Türkiye'nin Cumhurbaşkanlığı seçimleri ile 2015 genel seçimlerine hazırlandığına işaret eden Erdoğan, şunları kaydetti:
"Türkiye'nin Cumhurbaşkanlığı seçimlerine de ardından 2015 genel seçimlerine de sukunet içinde tamamen demokratik kültür ve olgunluk içinde gitmesini arzu ediyoruz. Onun için de samimiyet içinde mücadele vereceğiz. Başbakan Erdoğan: "Geçmişte olduğu gibi bugün de Cumhurbaşkanlığı seçimlerinin bir krize dönüştürülmesine, Türkiye ve millete bedeller ödetilmesine biz asla izin vermeyiz. Bu süreci suhuletle götüreceğiz. Ekonomide, demokrasi de en küçük bir riskin oluşmasına mahal vermeden ülkede en küçük bir belirsizlik oluşmasına mahal vermeden bu süreci tamama erdireceğiz."
"Tokat atıldığında öbür yanağını uzatanlardan değiliz"
Başbakan Erdoğan, MHP Genel Başkanı Devlet Bahçeli'nin kendisine yönelik açıklamalarına ilişkin şunları kaydetti:
"Geçen hafta ben burada bir ifade kullandım, Bahçeli'yle alakalı. Beyefendi rahatsız olmuş. Peki aynı gün grup konuşmasında Bahçeli'nin şahsıma yönelik hakaretlerini, kulakları bunların sağır mıydı, dinlemediler mi?
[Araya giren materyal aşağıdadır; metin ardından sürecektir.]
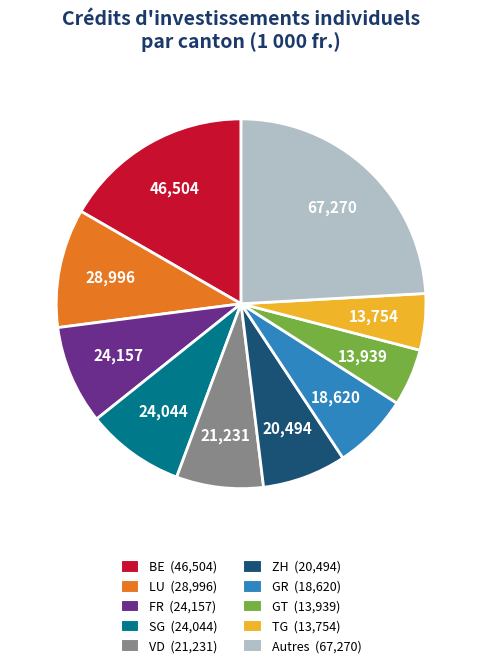

Is there any slice that represents more than half of the pie?

No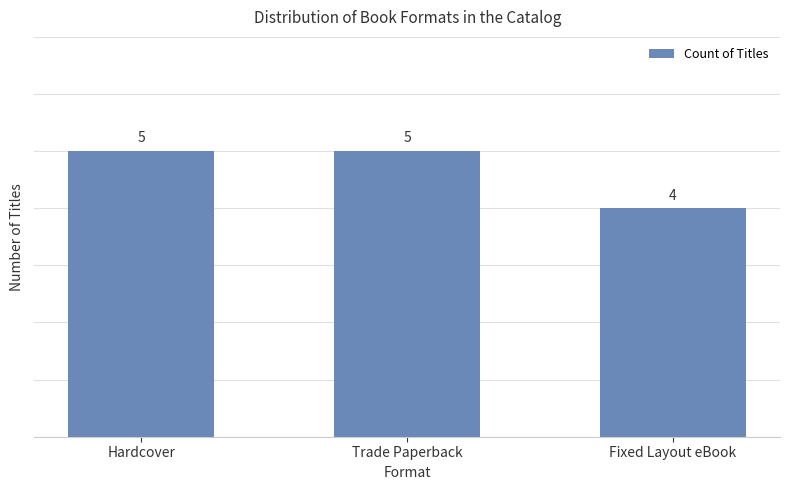

Count the values in the range 4 to 5.

3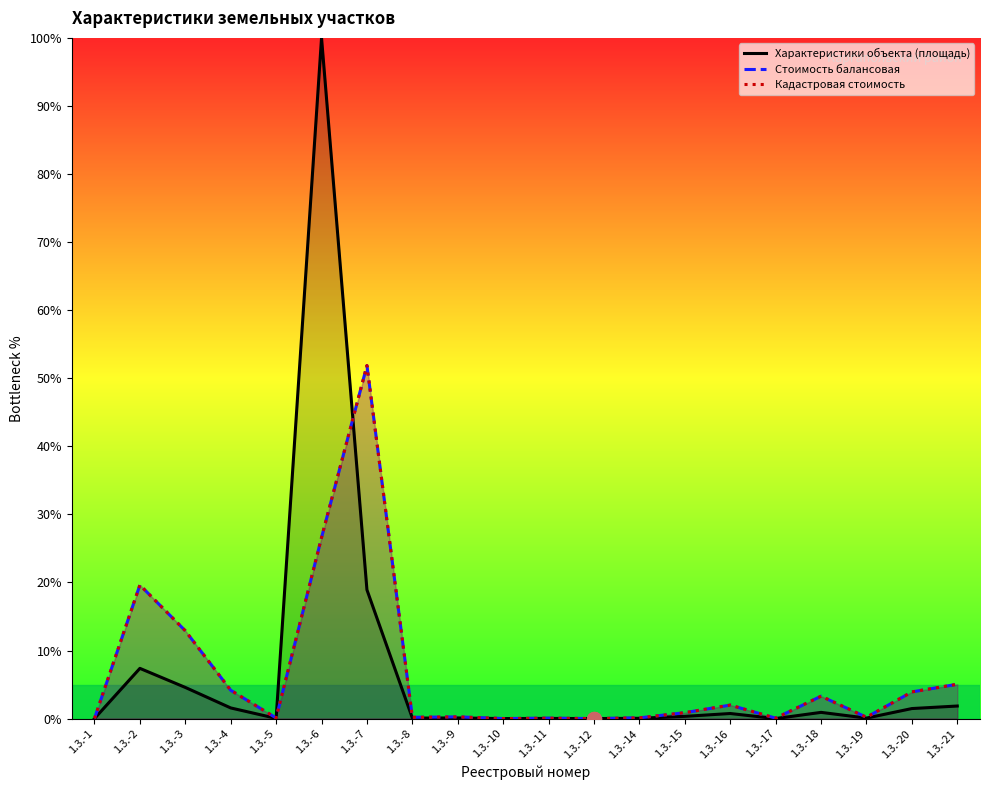

Is it true that Характеристики объекта (площадь) equals 0.0 at 1.3.-17?

True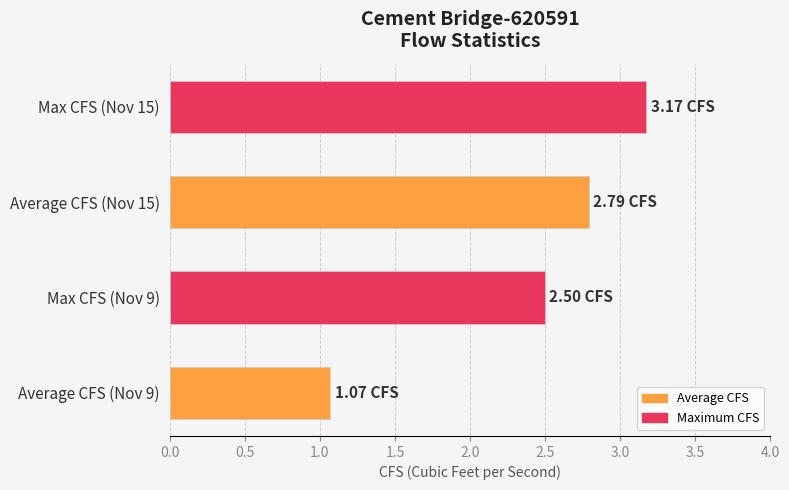

List the labels in order of value, smallest first.

Average CFS (Nov 9), Max CFS (Nov 9), Average CFS (Nov 15), Max CFS (Nov 15)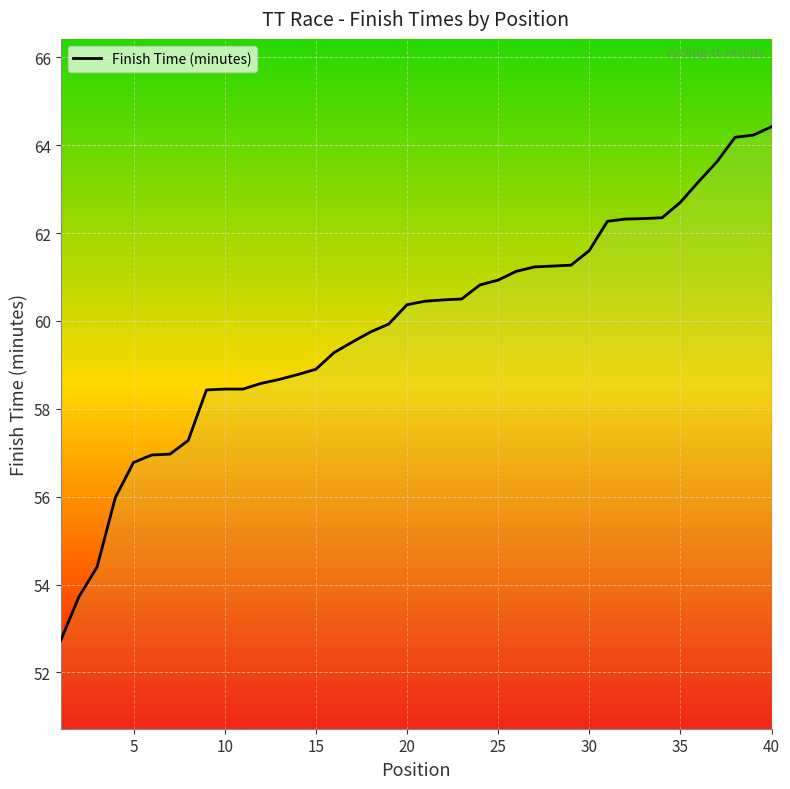

What is the smallest value displayed?

52.7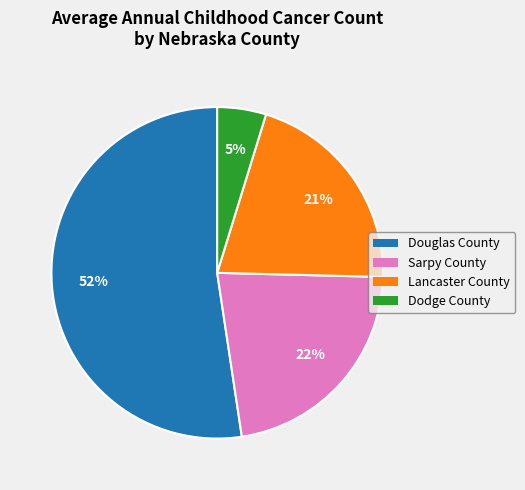

Between Sarpy County and Douglas County, which is larger?

Douglas County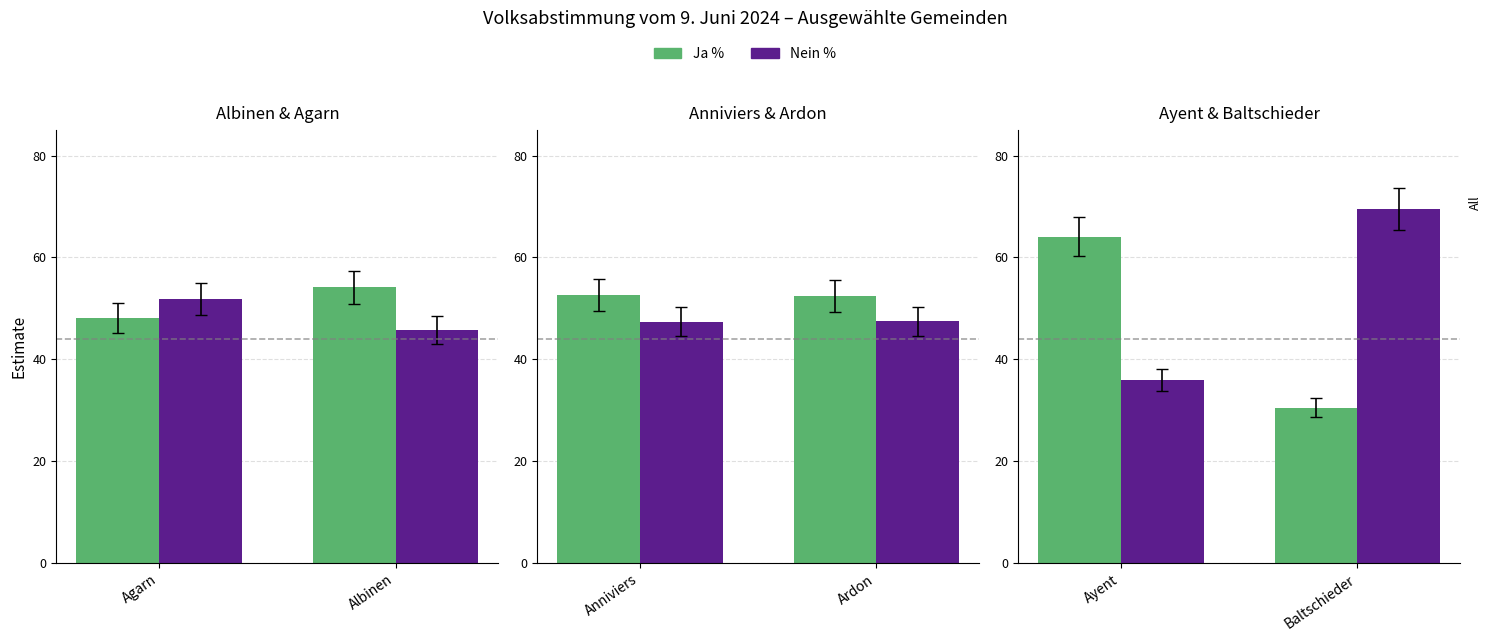

What is the lowest value of the Nein % series?

35.9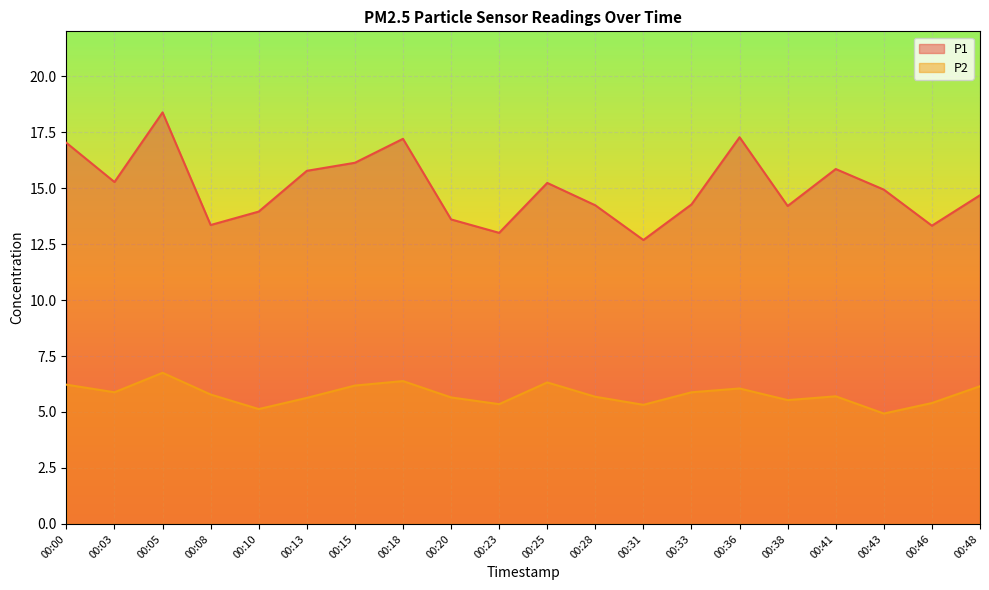

Which series has the largest range (max minus min)?

P1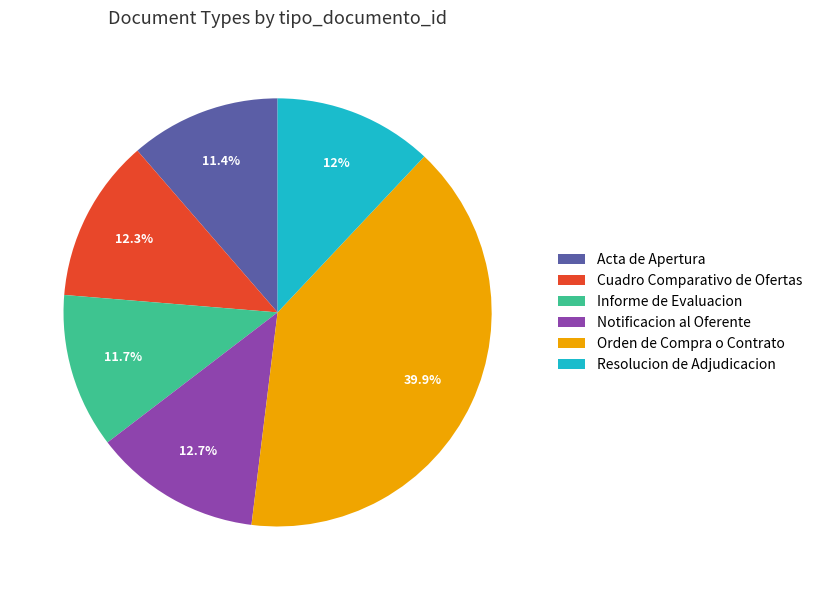

Approximately how many times larger is the value at Cuadro Comparativo de Ofertas compared to Acta de Apertura?

1.1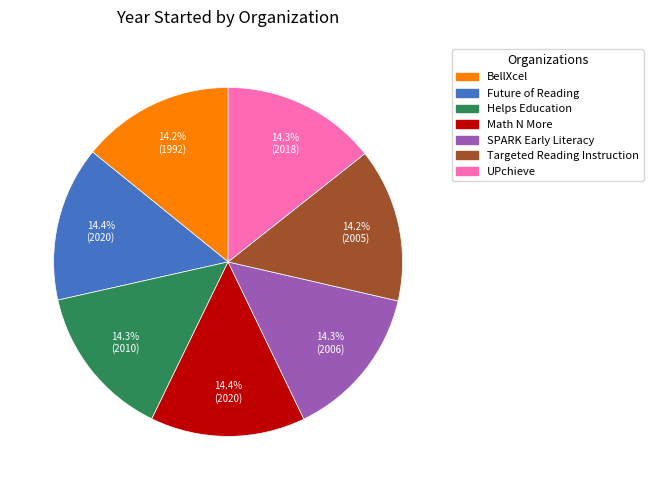

What portion of the pie excludes Targeted Reading Instruction?

85.8%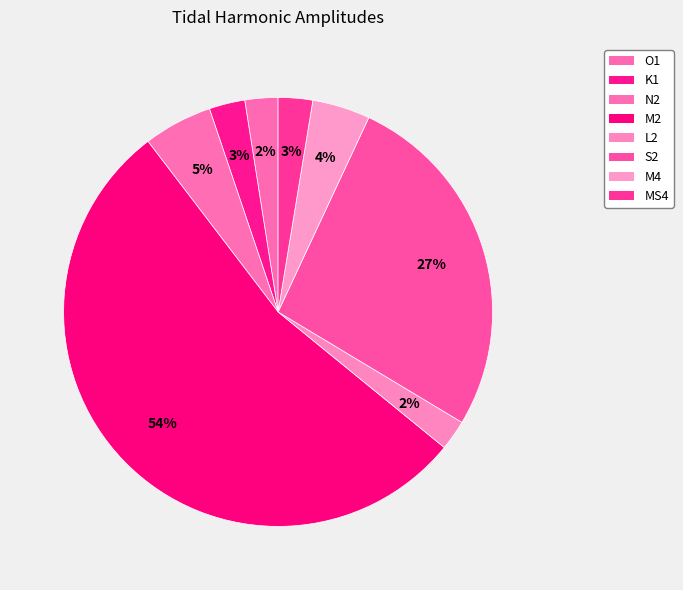

Is the sum of K1 and N2 greater than half?

No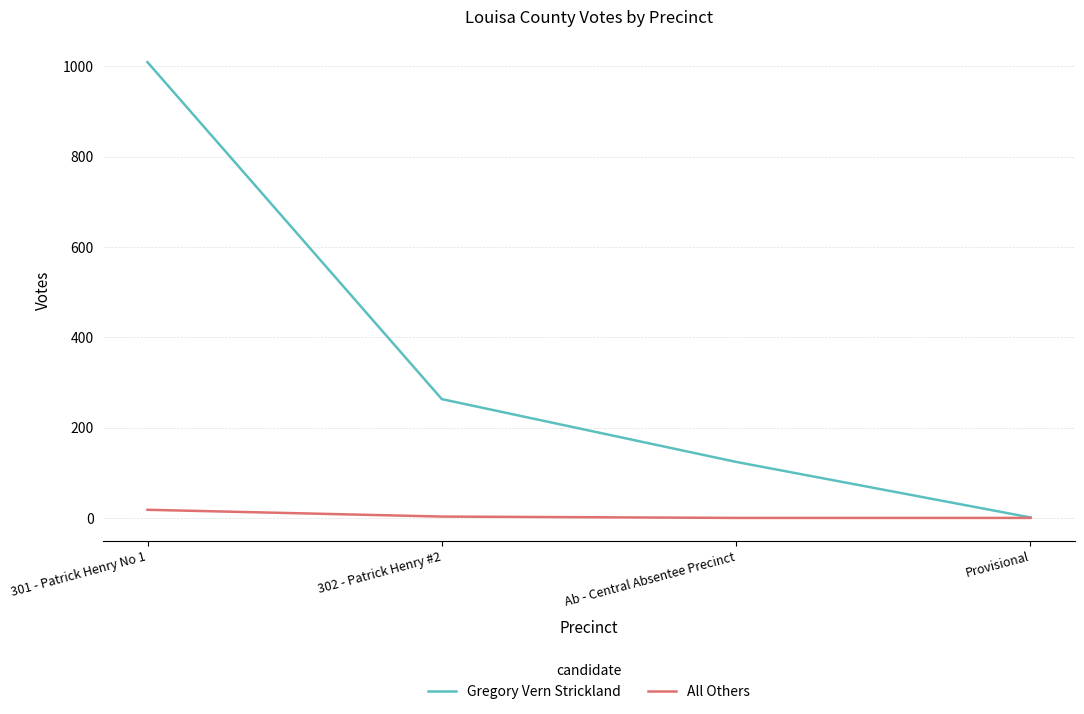

Which series has the largest total across all categories?

Gregory Vern Strickland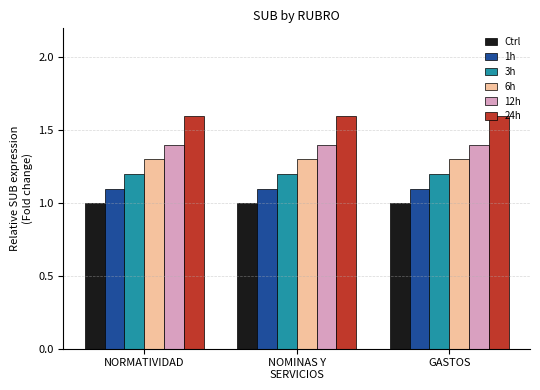

What position from the right is GASTOS?

1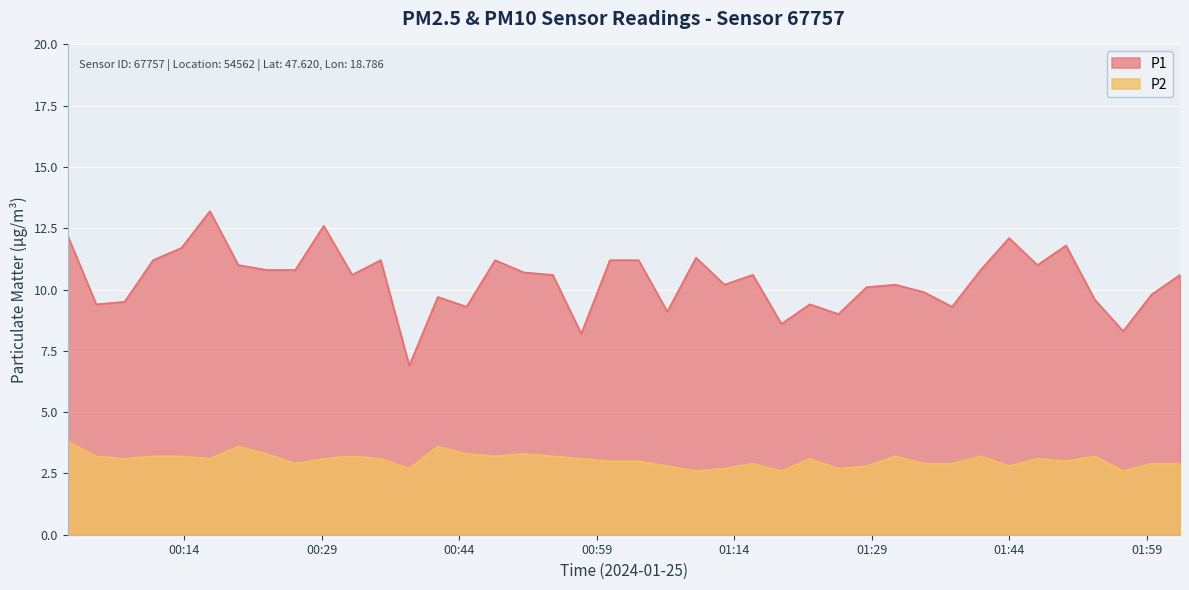

The P2 series shows 2.9 at 01:34. True or false?

True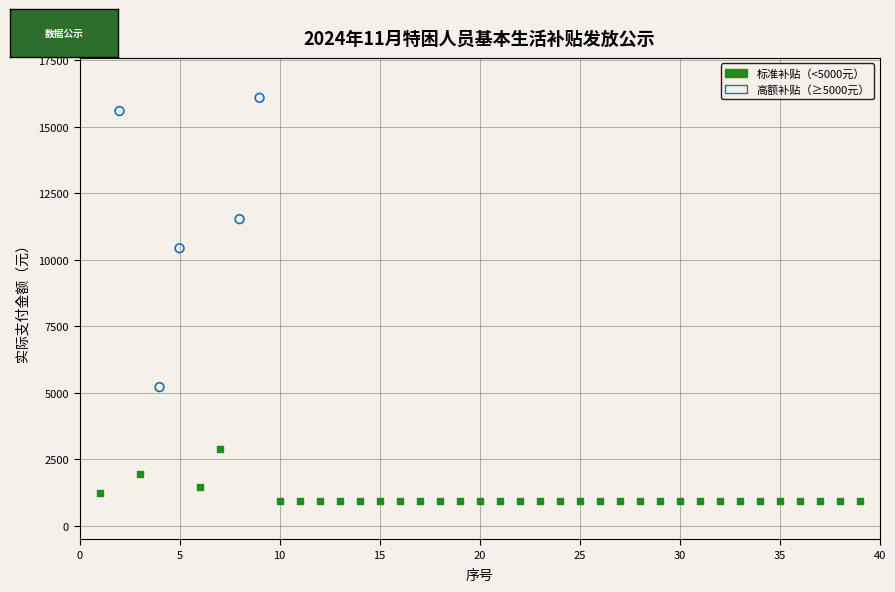

Which series reaches the maximum Y coordinate?

高额补贴（≥5000元）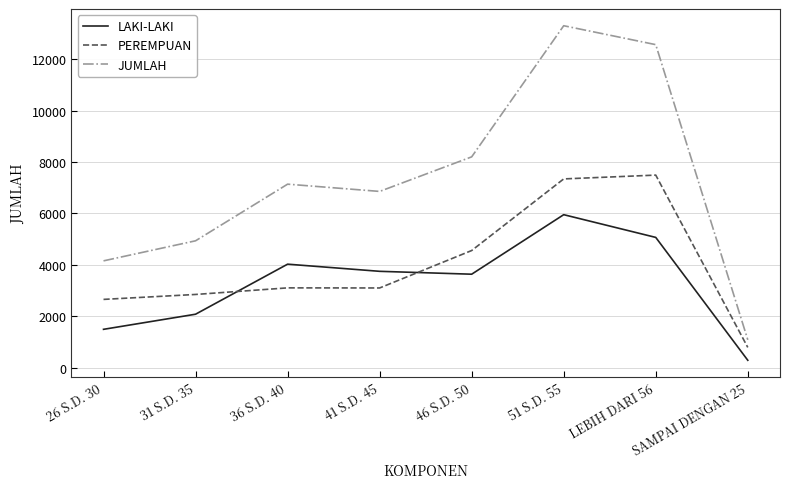

True or false: PEREMPUAN and JUMLAH intersect in this chart.

False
Sen bu ülkenin Başbakanına bu denli hakarette bulunacaksın, bu ülkenin Başbakanı bir buçuk yıldır isminizi ağzına almadı, size hala cevap vermeyecek. Kusura bakmasınlar; biz bir yanağına tokat atıldığı zaman öbür yanağını uzatanlardan değiliz. Bizim kültürümüzde bu yok."
"İlk Meclis ruhunu yeniden egemen kılmak zaruriyettir"
Erdoğan, TBMM'nin açılışının 100'üncü yılına yaklaşıldığını belirterek, "TBMM'nin açılışının artık 100. yılına yaklaşırken, iktidarıyla, muhalefetiyle medyasıyla sivil toplum örgütleriyle bizim artık ilk Meclis ruhunu bu topraklara yeniden egemen kılmamız kaçınılmaz bir zarurettir. Makbul ve makbul olmayan vatandaş ayrımı bu ülkeye sağlıklı bir istikamet çizemez birbirlerinin etnik kökenine, mezhebine meşrebine, yaşam tarzına hor gözlerle bakan zümreler, Türkiye'ye barış ve huzur dolu bir istikamet çizemez" diye konuştu.